The 10,000 hour rule and how to take a shortcut

A classic walkway clock with trees in the background.

Is there an abbreviation for the law of 10,000 hours to achieve excellence?

It is said that in order to achieve artistic, sporting, professional or any other perfection, you have to invest around 10,000 hours of quality work in order to achieve championship standards. Talent and first class mentors can help to reach a high level a little bit earlier. The few outstanding genetic talents reach this level sooner or much easier. The decisive last 3-5% to the very individual top of your abilities will still take place within the 10,000 hour rule. Always?

An IRONMAN Triathlon tale

A new time trial bike and lack of experience with Plan B almost led to a disaster (DNF, did not finish) at my premiere on the IRONMAN distance in triathlon. A natural and acquired high degree of resilience and some hours of competition and training history in my experience saved me from a complete crash over 3,86km swimming, 180km cycling and 42,195km running. Because it was my first long distance run without too much know-how, I gladly used the option “to prepare my own food and to hand it over to a refreshment point through helpers.” Unfortunately, after the first of two bike laps, the catering table was empty. Empty like the bottles I carried with me. No supply of concentrated carbohydrates... Water without bread with a pulse of about 173 beats per minute - although the tank in the body was already attacked after about 3.5 hours of competition.

It was my first triathlon beyond the 2.5 hour mark, the middle distance I missed sovereignly, as the good high jumpers also like to do with “entry heights”. The nutritional challenges were joined by an unjustified time penalty due to a “conversation” during the overtaking process, a technical breakdown due to a final rivet slowly taking leave of the bicycle chain and a twenty-minute “active break” to remedy the imminent chain break with kerb edge and stones lying around. After completion of the provisional repair my two thighs said goodbye with a double cramp, which was caused by the sudden stopping and the bent posture. The following roll backwards into the ditch and the climb up again ahad no consequences.

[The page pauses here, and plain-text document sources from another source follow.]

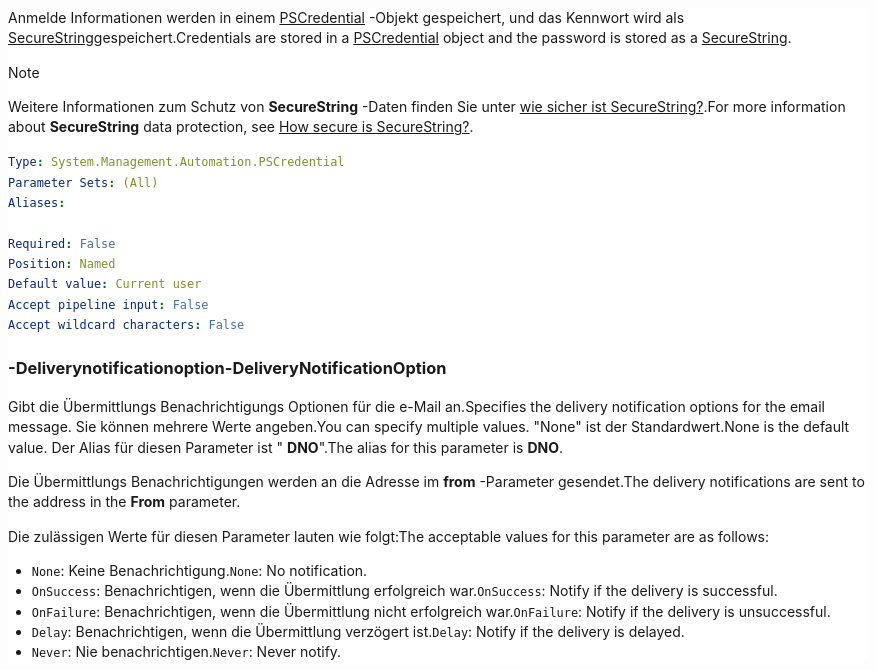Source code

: <span data-ttu-id="594ea-166">Anmelde Informationen werden in einem [PSCredential](/dotnet/api/system.management.automation.pscredential) -Objekt gespeichert, und das Kennwort wird als [SecureString](/dotnet/api/system.security.securestring)gespeichert.</span><span class="sxs-lookup"><span data-stu-id="594ea-166">Credentials are stored in a [PSCredential](/dotnet/api/system.management.automation.pscredential) object and the password is stored as a [SecureString](/dotnet/api/system.security.securestring).</span></span>

> [!NOTE]
> <span data-ttu-id="594ea-167">Weitere Informationen zum Schutz von **SecureString** -Daten finden Sie unter [wie sicher ist SecureString?](/dotnet/api/system.security.securestring#how-secure-is-securestring).</span><span class="sxs-lookup"><span data-stu-id="594ea-167">For more information about **SecureString** data protection, see [How secure is SecureString?](/dotnet/api/system.security.securestring#how-secure-is-securestring).</span></span>

```yaml
Type: System.Management.Automation.PSCredential
Parameter Sets: (All)
Aliases:

Required: False
Position: Named
Default value: Current user
Accept pipeline input: False
Accept wildcard characters: False
```

### <span data-ttu-id="594ea-168">-Deliverynotificationoption</span><span class="sxs-lookup"><span data-stu-id="594ea-168">-DeliveryNotificationOption</span></span>

<span data-ttu-id="594ea-169">Gibt die Übermittlungs Benachrichtigungs Optionen für die e-Mail an.</span><span class="sxs-lookup"><span data-stu-id="594ea-169">Specifies the delivery notification options for the email message.</span></span> <span data-ttu-id="594ea-170">Sie können mehrere Werte angeben.</span><span class="sxs-lookup"><span data-stu-id="594ea-170">You can specify multiple values.</span></span>
<span data-ttu-id="594ea-171">"None" ist der Standardwert.</span><span class="sxs-lookup"><span data-stu-id="594ea-171">None is the default value.</span></span> <span data-ttu-id="594ea-172">Der Alias für diesen Parameter ist " **DNO**".</span><span class="sxs-lookup"><span data-stu-id="594ea-172">The alias for this parameter is **DNO**.</span></span>

<span data-ttu-id="594ea-173">Die Übermittlungs Benachrichtigungen werden an die Adresse im **from** -Parameter gesendet.</span><span class="sxs-lookup"><span data-stu-id="594ea-173">The delivery notifications are sent to the address in the **From** parameter.</span></span>

<span data-ttu-id="594ea-174">Die zulässigen Werte für diesen Parameter lauten wie folgt:</span><span class="sxs-lookup"><span data-stu-id="594ea-174">The acceptable values for this parameter are as follows:</span></span>

- <span data-ttu-id="594ea-175">`None`: Keine Benachrichtigung.</span><span class="sxs-lookup"><span data-stu-id="594ea-175">`None`: No notification.</span></span>
- <span data-ttu-id="594ea-176">`OnSuccess`: Benachrichtigen, wenn die Übermittlung erfolgreich war.</span><span class="sxs-lookup"><span data-stu-id="594ea-176">`OnSuccess`: Notify if the delivery is successful.</span></span>
- <span data-ttu-id="594ea-177">`OnFailure`: Benachrichtigen, wenn die Übermittlung nicht erfolgreich war.</span><span class="sxs-lookup"><span data-stu-id="594ea-177">`OnFailure`: Notify if the delivery is unsuccessful.</span></span>
- <span data-ttu-id="594ea-178">`Delay`: Benachrichtigen, wenn die Übermittlung verzögert ist.</span><span class="sxs-lookup"><span data-stu-id="594ea-178">`Delay`: Notify if the delivery is delayed.</span></span>
- <span data-ttu-id="594ea-179">`Never`: Nie benachrichtigen.</span><span class="sxs-lookup"><span data-stu-id="594ea-179">`Never`: Never notify.</span></span>
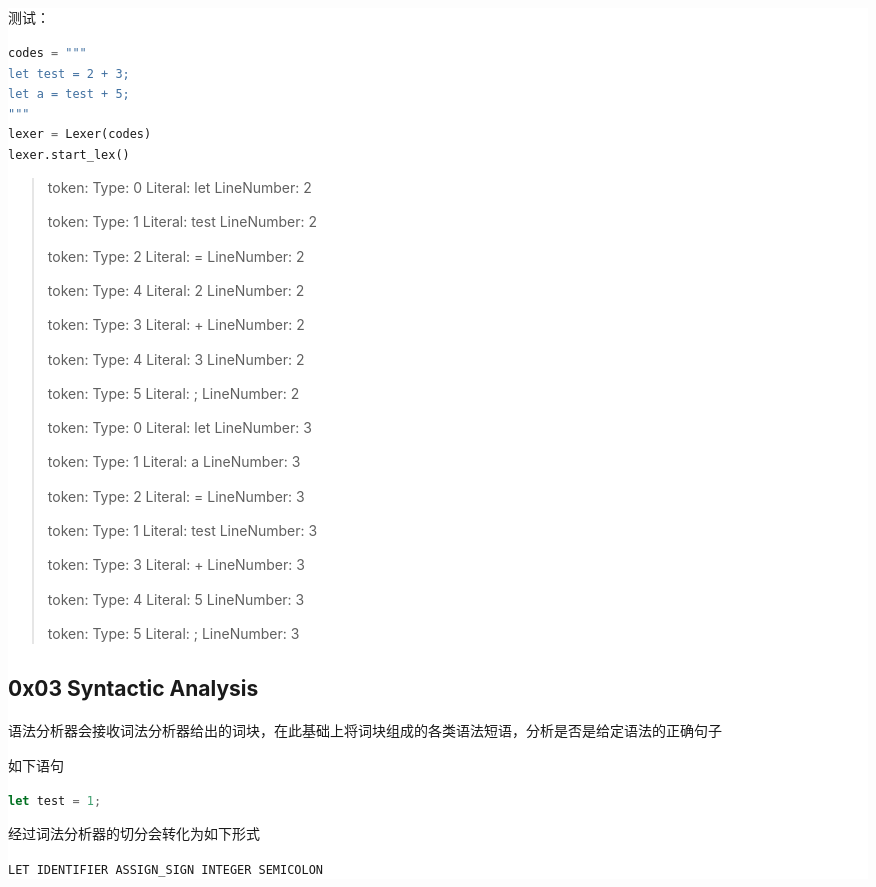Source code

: 测试：

```python
codes = """
let test = 2 + 3;
let a = test + 5;
"""
lexer = Lexer(codes)
lexer.start_lex()
```

> token:  Type: 0	Literal: let 	LineNumber: 2
>
> token:  Type: 1	Literal: test	LineNumber: 2
>
> token:  Type: 2	Literal: =   	LineNumber: 2
>
> token:  Type: 4	Literal: 2   	LineNumber: 2
>
> token:  Type: 3	Literal: +   	LineNumber: 2
>
> token:  Type: 4	Literal: 3   	LineNumber: 2
>
> token:  Type: 5	Literal: ;   	LineNumber: 2
>
> token:  Type: 0	Literal: let 	LineNumber: 3
>
> token:  Type: 1	Literal: a   	LineNumber: 3
>
> token:  Type: 2	Literal: =   	LineNumber: 3
>
> token:  Type: 1	Literal: test	LineNumber: 3
>
> token:  Type: 3	Literal: +   	LineNumber: 3
>
> token:  Type: 4	Literal: 5   	LineNumber: 3
>
> token:  Type: 5	Literal: ;   	LineNumber: 3

## 0x03 Syntactic Analysis

语法分析器会接收词法分析器给出的词块，在此基础上将词块组成的各类语法短语，分析是否是给定语法的正确句子

如下语句

```js
let test = 1;
```

经过词法分析器的切分会转化为如下形式

```js
LET IDENTIFIER ASSIGN_SIGN INTEGER SEMICOLON
```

Long story short: I finished the race but had some minor downtimes at the end of the marathon due already during the bike leg drained glycogene storage in my liver and muscles. Official time was a 10:1x something, just shy of the first (illegally drafting) female pros. But this is another story.

10k hours, mitigate risks through continuous assessment of worst case scenarios

What’s the biggest difference between a professional (athlete) who has put in 10,000 hours of deliberate practice and one who has put in “just” 1,000 or a couple of 1,000 hours? Talent? Athletic abilities? Power? Equipment?

Perhaps, but the best answer is experience to minimize unnecessary risks. Why? The experienced athlete or “professional” in any field has only one interest. The existing plans should be implemented and one thing must be avoided in any case: a (hazardous) mistake!

The athletes placed in front of me had similar physical conditions, a similar max. carbohydrate intake per hour, comparable equipment and aerodynamics, a similarly amount of training the last three months leading into this event. If you want to shorten the 10,000 hour rule, you have to avoid dangers. New equipment, disoriented helpers, over-motivated judges were very present dangers from outside on this specific race day in August. Some of them could have been stopped in advance. Of course an IRONMAN limps on a short leg as an example because endurance sports, like few other sports, especially reward the training diligence in the last months before the race and punish laziness as brutally as possible.

Many people think great professional athletes and entrepreneurs alike take risks. Great entrepreneurs mitigate and minimize risks by simulating and assessing worst case scenarios early on.

“Preparation, I have often said, is rightly two-thirds of any venture.” - Amelia Mary Earhart

How to skip 10k hours

To succeed you have to make a contribution to the world, take action and this requires for doing it in perfection actually a set of 10,000 hours of practice in your field. You can skip the 10,000 hours:

Ideas + Risk + resilient Persistence = Contribution (incl. 10k h shortcut)

When your idea output is strong, when you are willing to take the risk that nobody has ever taken before, when you persist through all the things that can and will go wrong, you will make your unique contribution - like I did in my first Ironman distance triathlon race by finishing it. It wasn't my best race, but one of the most memorable competitions out of 200+ endurance races.

“The most difficult thing is the decision to act, the rest is merely tenacity. The fears are paper tigers. You can do anything you decide to do. You can act to change and control your life; and the procedure, the process is its own reward.” - Amelia Mary Earhart

How to transfer above formula into action

A) Write 5-10 ideas daily and train your idea creation, abstraction and formulating abilities.

B) Mitigate all risks by continuous assessment. Take the shortcut by analyzing all current/upcoming worst case scenarios.

C) Take action, adapt, pivot, move on - don’t sit in regret, fear or self-pity.